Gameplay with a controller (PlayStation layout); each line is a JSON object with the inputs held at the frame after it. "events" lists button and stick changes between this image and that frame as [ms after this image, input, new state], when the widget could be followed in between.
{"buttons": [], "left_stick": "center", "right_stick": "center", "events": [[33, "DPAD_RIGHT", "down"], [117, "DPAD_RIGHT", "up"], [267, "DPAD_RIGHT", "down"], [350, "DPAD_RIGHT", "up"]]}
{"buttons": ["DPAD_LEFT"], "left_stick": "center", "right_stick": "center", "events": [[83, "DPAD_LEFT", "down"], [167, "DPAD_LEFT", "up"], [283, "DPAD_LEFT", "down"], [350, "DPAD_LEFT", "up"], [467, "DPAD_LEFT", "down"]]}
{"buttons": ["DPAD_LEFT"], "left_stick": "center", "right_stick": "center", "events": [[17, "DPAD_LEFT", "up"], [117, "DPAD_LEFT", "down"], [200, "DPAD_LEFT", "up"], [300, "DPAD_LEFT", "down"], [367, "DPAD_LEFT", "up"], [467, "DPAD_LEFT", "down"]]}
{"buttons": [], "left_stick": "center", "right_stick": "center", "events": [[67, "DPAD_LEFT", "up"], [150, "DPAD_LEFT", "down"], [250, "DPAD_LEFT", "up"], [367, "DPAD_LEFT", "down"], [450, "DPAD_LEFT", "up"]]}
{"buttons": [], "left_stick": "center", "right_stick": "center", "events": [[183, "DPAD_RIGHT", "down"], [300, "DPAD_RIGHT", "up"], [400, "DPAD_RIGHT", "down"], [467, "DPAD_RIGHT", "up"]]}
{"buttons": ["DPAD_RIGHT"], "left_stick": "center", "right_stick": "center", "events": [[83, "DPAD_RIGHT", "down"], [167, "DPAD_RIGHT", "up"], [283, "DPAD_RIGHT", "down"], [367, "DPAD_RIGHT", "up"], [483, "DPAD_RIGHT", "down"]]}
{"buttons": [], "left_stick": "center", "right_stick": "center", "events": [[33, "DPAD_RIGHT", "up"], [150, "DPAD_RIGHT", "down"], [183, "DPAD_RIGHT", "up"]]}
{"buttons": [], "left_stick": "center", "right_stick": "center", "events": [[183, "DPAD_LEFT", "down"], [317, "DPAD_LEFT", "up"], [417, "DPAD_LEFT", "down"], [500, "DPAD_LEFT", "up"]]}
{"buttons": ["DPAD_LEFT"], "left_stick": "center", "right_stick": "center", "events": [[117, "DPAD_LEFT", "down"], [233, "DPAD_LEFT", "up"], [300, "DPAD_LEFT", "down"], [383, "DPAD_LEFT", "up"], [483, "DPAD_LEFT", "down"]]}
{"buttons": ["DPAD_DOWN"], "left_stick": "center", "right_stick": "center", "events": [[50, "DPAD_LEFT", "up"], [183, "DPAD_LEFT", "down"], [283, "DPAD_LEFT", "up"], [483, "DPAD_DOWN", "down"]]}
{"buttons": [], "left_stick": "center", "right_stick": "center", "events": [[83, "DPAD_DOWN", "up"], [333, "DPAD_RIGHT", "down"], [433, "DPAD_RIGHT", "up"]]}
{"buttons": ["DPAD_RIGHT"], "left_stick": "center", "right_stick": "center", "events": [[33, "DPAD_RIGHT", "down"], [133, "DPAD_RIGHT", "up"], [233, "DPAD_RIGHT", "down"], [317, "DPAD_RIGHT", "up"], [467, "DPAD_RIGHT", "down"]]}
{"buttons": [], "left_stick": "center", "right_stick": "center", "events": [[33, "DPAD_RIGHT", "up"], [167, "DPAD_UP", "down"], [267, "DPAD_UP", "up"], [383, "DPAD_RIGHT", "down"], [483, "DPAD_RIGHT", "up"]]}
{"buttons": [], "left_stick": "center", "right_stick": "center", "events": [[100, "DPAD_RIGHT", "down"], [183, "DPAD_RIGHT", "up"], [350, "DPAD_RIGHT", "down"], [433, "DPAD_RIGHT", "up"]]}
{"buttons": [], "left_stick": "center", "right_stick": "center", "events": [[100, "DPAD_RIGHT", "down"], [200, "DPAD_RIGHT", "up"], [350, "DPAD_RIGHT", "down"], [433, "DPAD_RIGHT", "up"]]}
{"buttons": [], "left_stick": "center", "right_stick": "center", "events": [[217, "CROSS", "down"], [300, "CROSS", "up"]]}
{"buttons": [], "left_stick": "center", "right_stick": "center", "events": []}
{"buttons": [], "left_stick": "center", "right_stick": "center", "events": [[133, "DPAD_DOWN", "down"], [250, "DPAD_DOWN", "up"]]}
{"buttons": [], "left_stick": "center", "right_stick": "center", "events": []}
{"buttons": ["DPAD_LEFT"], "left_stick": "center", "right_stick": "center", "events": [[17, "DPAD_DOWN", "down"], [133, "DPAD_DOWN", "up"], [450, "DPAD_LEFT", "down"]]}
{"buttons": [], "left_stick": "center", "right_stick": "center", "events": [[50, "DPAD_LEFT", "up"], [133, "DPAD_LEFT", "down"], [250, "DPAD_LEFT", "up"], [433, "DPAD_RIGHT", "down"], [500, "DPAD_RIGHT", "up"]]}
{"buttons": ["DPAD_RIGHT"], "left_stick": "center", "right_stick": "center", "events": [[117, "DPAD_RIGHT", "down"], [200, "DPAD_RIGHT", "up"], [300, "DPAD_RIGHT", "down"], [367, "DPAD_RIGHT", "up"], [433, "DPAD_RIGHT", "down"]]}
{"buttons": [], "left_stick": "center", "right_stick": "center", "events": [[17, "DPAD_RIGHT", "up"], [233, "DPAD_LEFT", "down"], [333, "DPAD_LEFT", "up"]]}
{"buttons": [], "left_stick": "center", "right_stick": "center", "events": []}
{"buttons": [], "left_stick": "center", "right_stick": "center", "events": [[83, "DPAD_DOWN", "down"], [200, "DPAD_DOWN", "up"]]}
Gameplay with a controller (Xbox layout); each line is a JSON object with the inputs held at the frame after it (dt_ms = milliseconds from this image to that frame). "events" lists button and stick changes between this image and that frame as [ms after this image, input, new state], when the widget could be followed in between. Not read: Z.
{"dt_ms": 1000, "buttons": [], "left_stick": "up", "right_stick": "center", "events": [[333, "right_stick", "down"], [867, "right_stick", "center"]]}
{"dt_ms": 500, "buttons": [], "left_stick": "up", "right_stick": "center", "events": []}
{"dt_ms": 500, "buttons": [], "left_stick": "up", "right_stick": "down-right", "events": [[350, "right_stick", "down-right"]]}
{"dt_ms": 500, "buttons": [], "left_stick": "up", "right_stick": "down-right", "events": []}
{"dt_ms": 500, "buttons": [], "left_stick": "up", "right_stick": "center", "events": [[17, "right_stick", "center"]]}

### THE PROBLEM:
Once you have found every line above holding the word "input", copy those lines.

### EXPECTED ANSWER:
Gameplay with a controller (PlayStation layout); each line is a JSON object with the inputs held at the frame after it. "events" lists button and stick changes between this image and that frame as [ms after this image, input, new state], when the widget could be followed in between.
Gameplay with a controller (Xbox layout); each line is a JSON object with the inputs held at the frame after it (dt_ms = milliseconds from this image to that frame). "events" lists button and stick changes between this image and that frame as [ms after this image, input, new state], when the widget could be followed in between. Not read: Z.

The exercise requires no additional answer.